Halperin intends his argument to encourage a more nuanced and complicated investigation and understanding of the ways in which sexual identities have changed over time, as well as a more nuanced and complicated understandings of Foucault’s work. And although anymore it seems as if the inclusion of a section such as “Forgetting Foucault” is almost mandatory in queer scholarship, such clarifications do seem to continue to be necessary, as the examples Halperin gives amply illustrate. In fact, I would argue that Halperin’s complaint that Foucault’s work has been reduced to “a small set of received ideas, slogans, and bits of jargon” (94) is true because Foucault’s work (even—or perhaps especially?) in translation uses such pithy phrases to convey quite complicated ideas. It’s very tempting to pull a line like, “Confession frees, but power reduces one to silence” (History of Sexuality 60) out of context, simply because it is so enticing—though to do so completely undercuts the statement’s meaning.
Halperin attributes much of this misunderstanding to readings which focus solely on the aspects of sexuality in the work and don’t take into account his larger arguments regarding discourse. It’s true that Foucault “deploys” sex and sexuality (and his very specific uses of these words) within a larger discussion of the history, meanings, and interactions of power and discourse. However, I’m concerned that Halperin himself might be misunderstood as advocating for a kind of “leaving the sexual aspects aside,” similar to that for which he takes Baudrillard to task (93). I wonder if these misreadings might be accounted for (at least in part) because the concepts connected to sexuality are more exciting (or graspable) than those connected to discourse?

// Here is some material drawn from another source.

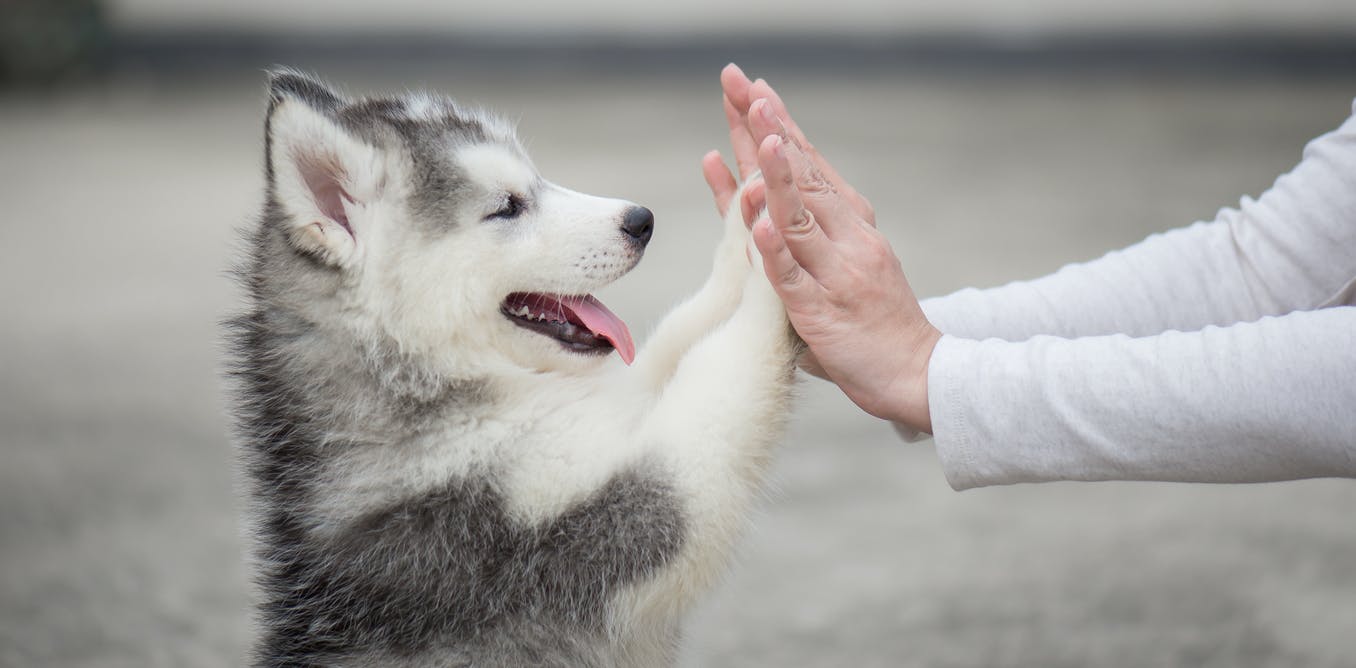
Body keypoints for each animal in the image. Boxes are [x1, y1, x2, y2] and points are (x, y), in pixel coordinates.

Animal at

Halperin also addresses the equally misunderstood and misquoted Foucauldian phrase “bodies and pleasures,” with which Foucault ends his text. As I personally found this to one of the more confusing aspects of the Foucault reading, I appreciated Halperin’s clarification that “bodies and pleasures” should be understood as being elements of a different sexual economy than the current one, which consists instead of “such familiar and overworked entities as ‘sexuality’ and ‘desire’” (94). Halperin grounds this distinction in the post 1960s sexual liberation era within which Foucault was writing, which encouraged people to "liberate our 'sexuality' and to unrepress or desublimate our 'desire' (94). Can we tease out this distinction further? How is a sexual economy grounded in “bodies and pleasure” different from one grounded in “sexuality and desire”?